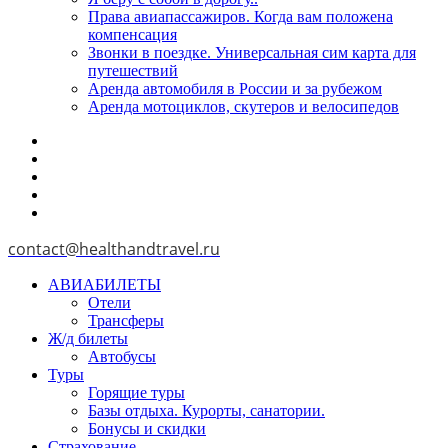
Права авиапассажиров. Когда вам положена
компенсация
Звонки в поездке. Универсальная сим карта для
путешествий
Аренда автомобиля в России и за рубежом
Аренда мотоциклов, скутеров и велосипедов
contact@healthandtravel.ru
АВИАБИЛЕТЫ
Отели
Трансферы
Ж/д билеты
Автобусы
Туры
Горящие туры
Базы отдыха. Курорты, санатории.
Бонусы и скидки
Страхование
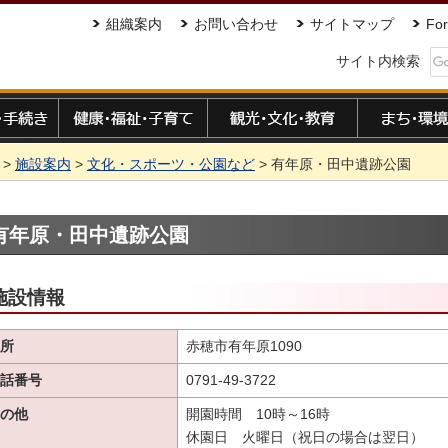
組織案内
お問い合わせ
サイトマップ
For
サイト内検索
手続き
健康・福祉・子育て
観光・文化・教育
まち・環境
>
施設案内
>
文化・スポーツ・公園など
> 有年原・田中遺跡公園
有年原・田中遺跡公園
施設情報
所
赤穂市有年原1090
話番号
0791-49-3722
の他
開園時間 10時～16時
休園日 火曜日（祝日の場合は翌日）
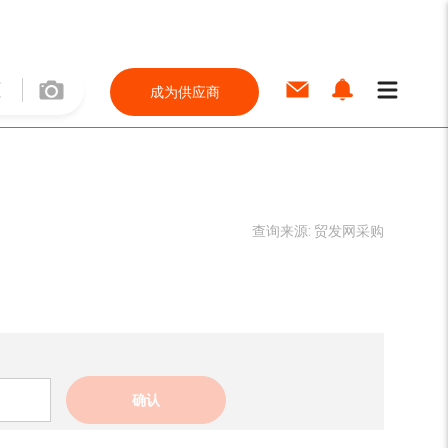
成为供应商
查询来源:
贸发网采购
确认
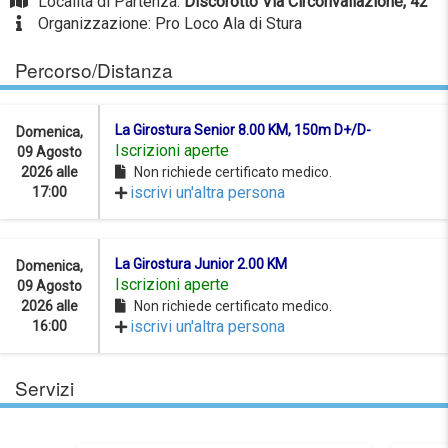
Località di Partenza:
Discorotto Via Circonvallazione, 42
Organizzazione: Pro Loco Ala di Stura
Percorso/Distanza
La Girostura Senior 8.00 KM, 150m D+/D-
Domenica,
Iscrizioni aperte
09 Agosto
2026 alle
Non richiede certificato medico.
iscrivi un'altra persona
17:00
La Girostura Junior 2.00 KM
Domenica,
Iscrizioni aperte
09 Agosto
2026 alle
Non richiede certificato medico.
iscrivi un'altra persona
16:00
Servizi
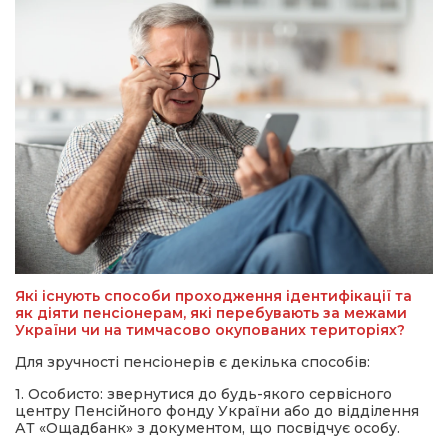
Які існують способи проходження ідентифікації та
як діяти пенсіонерам, які перебувають за межами
України чи на тимчасово окупованих територіях?
Для зручності пенсіонерів є декілька способів:
1. Особисто: звернутися до будь-якого сервісного
центру Пенсійного фонду України або до відділення
АТ «Ощадбанк» з документом, що посвідчує особу.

TASK PROMPT:
Look for the string "України" in the entries above. Copy every line that has it.

EXERCISE OUTPUT:
України чи на тимчасово окупованих територіях?
центру Пенсійного фонду України або до відділення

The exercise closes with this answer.